Chinese social media users have reacted angrily to comments from a local Communist party official suggesting that the city of Zhuozhou and other flood-hit areas near Beijing should be used as a “moat for the capital”.
Ni Yuefeng, the Communist party secretary for Hebei, a province that borders the capital on three sides, made the comments after visiting flooded areas earlier this week. Typhoon Doksuri has ripped through north-east China, destroying homes and forcing hundreds of thousands of people to evacuate.
One of the worst-hit cities is Zhuozhou, home to more than 600,000 people, which experienced more than a year’s worth of rainfall in a week. More than 134,00 Zhuozhou residents have been affected by the flooding, which has washed away cars and buses, destroyed bridges and knocked out power supplies as the torrential rain turned roads into rivers across the region.
In comments published on Zhuozhou’s official WeChat channel, Ni vowed to use flood storage and detention areas to reduce the pressure on Beijing and “resolutely serve as a moat for the capital”. The article has since been deleted, and discussion of the topic appears to be censored on Weibo. A related hashtag had more than 80m views by Thursday, according to Bloomberg.
Flood detention basins are facilities that are designed to store flood waters and release them gradually, reducing the damage wreaked by huge downpours.
Some social media users continued to make coded references to Ni’s comments. “Hebei is just being used by Beijing,” wrote one. “The secretary’s words are … really shameless,” wrote another.
Many online comments about Zhuozhou were deleted by China’s censors. “Although human life is priceless, some human lives are more priceless than others,” wrote one user on Zhihu, a Reddit-like social media platform, on a discussion thread about Zhuozhou.
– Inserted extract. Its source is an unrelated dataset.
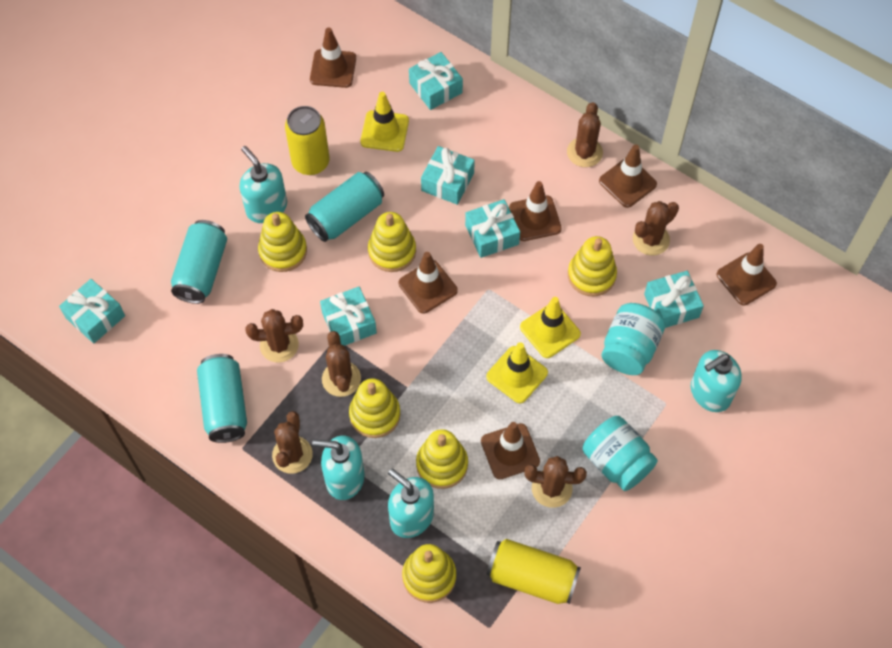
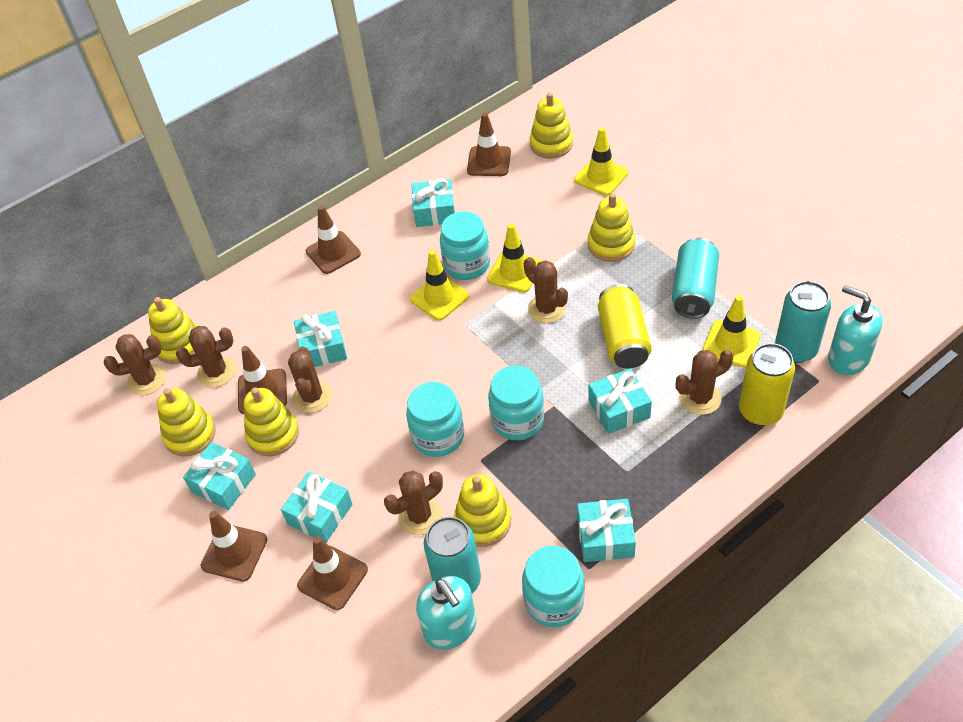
brown traffic cone: [310,28,356,88] [398,252,458,314] [481,422,540,480] [509,181,562,241] [599,144,657,208] [717,244,777,306] = 6 -> [201,511,268,581] [238,346,287,414] [297,536,368,610] [306,205,361,274] [467,113,511,176] = 5
turquoise jar: [583,416,658,491] [602,303,665,375] = 2 -> [406,382,464,457] [440,212,490,280] [488,365,544,440] [522,546,585,627] = 4
turquoise soap dispenser: [239,146,287,223] [312,436,365,500] [388,468,434,538] [691,350,742,412] = 4 -> [416,576,477,650] [828,285,882,375] = 2
yellow traffic cone: [360,92,409,152] [486,342,548,403] [520,297,581,358] = 3 -> [410,250,469,321] [487,224,542,293] [574,127,628,196] [702,295,761,368] = 4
The comment was one of many recorded by FreeZhihu, a website that tracks deleted content. Another now-deleted comment reads: “This is the helplessness of a small place … The whole world is paying attention to what’s going on in Beijing.”
On Thursday, Hu Xijin, the former editor-in-chief of the state tabloid the Global Times, wrote on Weibo that the description of Beijing’s surrounding areas as a moat “mostly refers to politics and security, meaning that the social stability around Beijing is conducive to the social governance of the capital”. He called on people to assume the “good intentions” of party cadres.
Across Hebei, more than 1.2 million people have been relocated, including more than 850,000 from flood storage areas. China’s flood control network prioritises the capital and big cities such as neighbouring Tianjin, meaning that flood waters are diverted to rural areas and smaller cities such as Zhuozhou.
There has also been criticism of comments made by Li Guoying, the minister of water resources, who said that relief efforts should ensure the safety of Beijing Daxing airport and Xiong’an New Area, as well people in flood detention areas. “Why only secure these two areas?” Fang Shimin, a science writer based in the US, wrote on Twitter. Xiong’an is a new metropolis being built south of Beijing, which is seen as a pet project of Xi Jinping, China’s leader, to build a new economic hub in the region.
China’s central government said 44m yuan (£4.8m) had been allocated for disaster relief in Beijing, Hebei and Tianjin.
Beijing has also suffered its worst rainfall since record began 140 years ago. The city recorded 744.8mm (29.3in) of rain between Saturday and Wednesday, according to the Beijing Meteorological Bureau, and at least 21 people have died. Thousands of people were being moved from their homes in Beijing and the surrounding areas on Friday as more life-threatening deluges were expected from swelling rivers and overwhelmed drainage systems.
The capital is particularly vulnerable to floods because its rapid urban development has resulted in a concrete sprawl of buildings and roads and dwindling green space, which limits the ability of the city to drain water effectively.